● **Excerpt provided**:
══════
# Are VRE day and week passes valid for all lines or use one?



## Cal (Jul 13, 2021)

Would like to use this service throughout the week (starting tomorrow) but don’t want to buy a pass and realize it’s only available on one line. I didn’t see a clarification on the website, downloading the app now.


----------



## McIntyre2K7 (Jul 13, 2021)

This is from the VRE's Website.

*Seven-Day Pass*

Good for unlimited travel for seven consecutive calendar days from activation within the zones indicated


----------



## Cal (Jul 13, 2021)

Pretty annoying for it to qualify for one line then. Oh well


----------



## McIntyre2K7 (Jul 13, 2021)

I wonder if you can ride both lines if one of the zones you select is either zone 1 or 2 and the other one is between zone 3-6. For example since Quantico (Red) and Board Run(Blue) are in the same zones(6). Maybe leave Quantico and ride to Union Station. Then change at Union Station and ride it to Board Run.
══════
[Extracted data entries]
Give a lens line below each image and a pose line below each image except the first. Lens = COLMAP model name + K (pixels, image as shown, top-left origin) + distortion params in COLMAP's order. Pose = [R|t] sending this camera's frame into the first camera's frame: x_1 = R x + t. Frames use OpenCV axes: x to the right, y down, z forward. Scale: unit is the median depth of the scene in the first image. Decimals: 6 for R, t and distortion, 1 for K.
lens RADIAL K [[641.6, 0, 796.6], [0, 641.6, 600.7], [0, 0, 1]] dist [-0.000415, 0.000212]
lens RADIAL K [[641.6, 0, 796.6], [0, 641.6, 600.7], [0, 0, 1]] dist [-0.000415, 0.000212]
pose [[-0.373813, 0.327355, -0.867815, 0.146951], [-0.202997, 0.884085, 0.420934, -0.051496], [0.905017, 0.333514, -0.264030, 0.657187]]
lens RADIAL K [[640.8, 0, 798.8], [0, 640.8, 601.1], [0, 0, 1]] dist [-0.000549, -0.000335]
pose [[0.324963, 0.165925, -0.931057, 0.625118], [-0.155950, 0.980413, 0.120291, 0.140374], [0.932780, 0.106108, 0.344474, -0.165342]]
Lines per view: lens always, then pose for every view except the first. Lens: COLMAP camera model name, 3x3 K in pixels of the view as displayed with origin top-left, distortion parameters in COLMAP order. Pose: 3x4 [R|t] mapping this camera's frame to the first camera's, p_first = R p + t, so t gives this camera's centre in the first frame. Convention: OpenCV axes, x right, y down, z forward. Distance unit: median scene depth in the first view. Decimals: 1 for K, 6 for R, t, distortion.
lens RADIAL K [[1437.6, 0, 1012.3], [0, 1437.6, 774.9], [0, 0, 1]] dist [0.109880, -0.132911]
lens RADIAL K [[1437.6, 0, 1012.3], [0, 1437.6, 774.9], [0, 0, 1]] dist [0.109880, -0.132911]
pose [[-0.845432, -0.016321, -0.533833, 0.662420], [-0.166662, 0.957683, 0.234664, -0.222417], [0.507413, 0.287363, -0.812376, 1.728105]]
══════
● **Your assignment**: Update the forum thread on VRE passes, starting with "Would like to" and going on through "the app now.", so that "pass" is replaced by "ticket". The records are separate material, unrelated to the forum thread on VRE passes.

● **The completed task**:
Would like to use this service throughout the week (starting tomorrow) but don’t want to buy a ticket and realize it’s only available on one line. I didn’t see a clarification on the website, downloading the app now.